Das Kerzenwachs tropfte ihm auf die Hand. Er zischte bei dem brennenden Schmerz auf seinem Handrücken.
Hinter ihm stand niemand.
Natürlich nicht.
Er hörte Lunas leise Stimme, die nach ihm rief. Aber er reagierte nicht darauf. Dafür war nicht der rechte Zeitpunkt, entschied er. Denn er war überzeugt, dass er etwas - oder jemanden – gehört hatte.
Nur was?
Wer schlich außer ihm noch hier oben herum?
Entschlossen kehrte er der Mappe den Rücken zu, um tiefer in die Dunkelheit einzudringen. Der Mantel seines Großvaters hing lose auf einem alten Garderobenständer. Wie ein einsamer Wächter, der die hintere Hälfte des Speichers bewachte. Julian fröstelte. Ein Windhauch streifte ihn.
Erneut hörte er dieses ... Geräusch.
Er runzelte die Stirn, versuchte herauszuhören, was es war, doch es klappte nicht. Er konnte den Ton keiner Ursache zuordnen. In seinen Ohren rauschte es. Sein Herz klopfte aufgeregt hinter seinen Rippen. Der Klang drang aus der hinteren, rechten Ecke zu ihm hinüber.
Ein leises Schmatzen.
Gepaart mit einem unterschwelligen Grunzen.
Ein dunkler Ton.
Julian wurde die Kehle dörr. Er leckte sich mit der Zunge über die Lippen, in der vagen Hoffnung, sie zu befeuchten. Doch es half nichts.

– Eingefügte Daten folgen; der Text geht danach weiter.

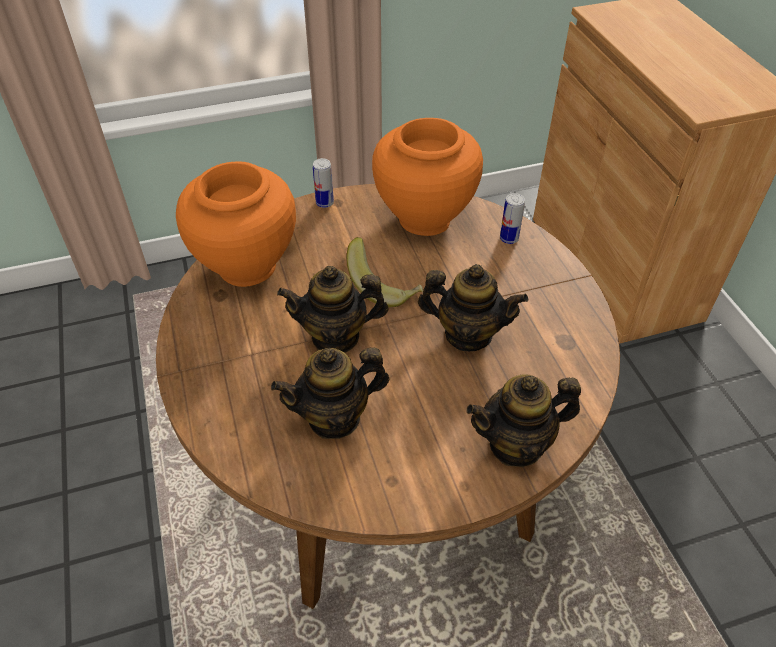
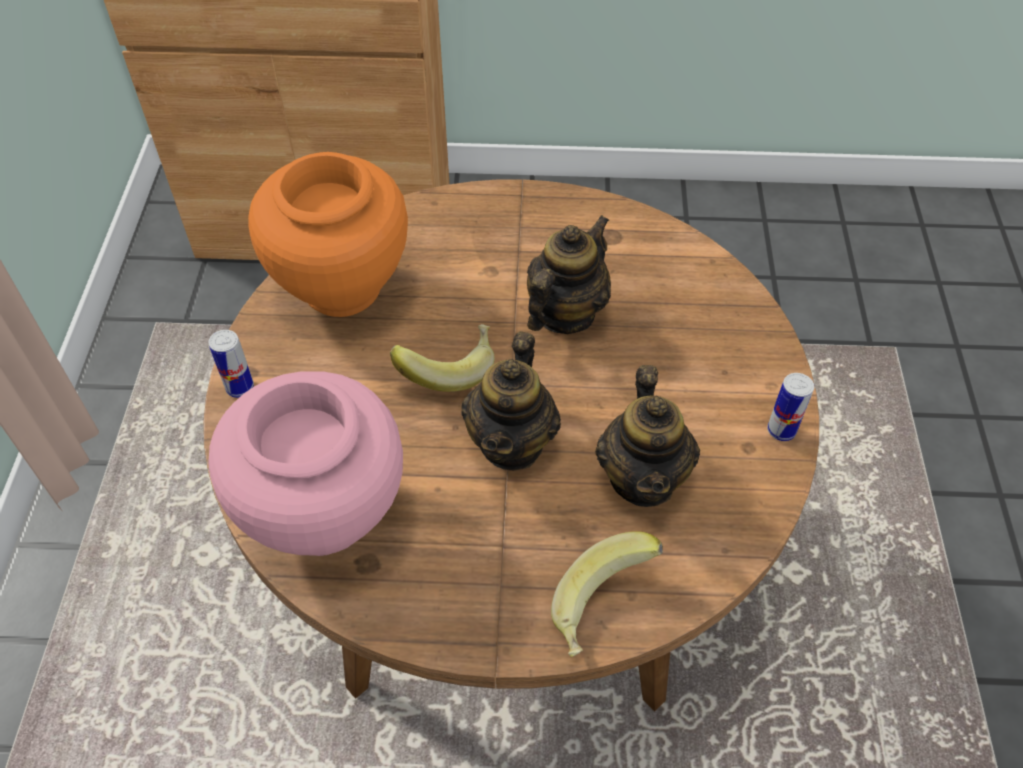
camera: 70 degrees left, 5 degrees up
orange vase [176,162,296,287] -> pink vase [208,371,403,556]
teapot [466,374,581,467] -> none
can [500,193,525,244] -> can moved to [767,373,814,441]
none -> banana [551,531,663,657]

Tapfer schritt er voran, die Kerze hoch über seinen Kopf erhoben.
„Ist da Jemand?“, fragte er in die Finsternis hinein, die vor ihm lag.
Ihm antwortete niemand. Aber die Geräusche verstummten. Auf einmal flackerte seine Kerze heftig. Sie warf zuckende Schatten, groteske Schemen, wo zuvor keine waren.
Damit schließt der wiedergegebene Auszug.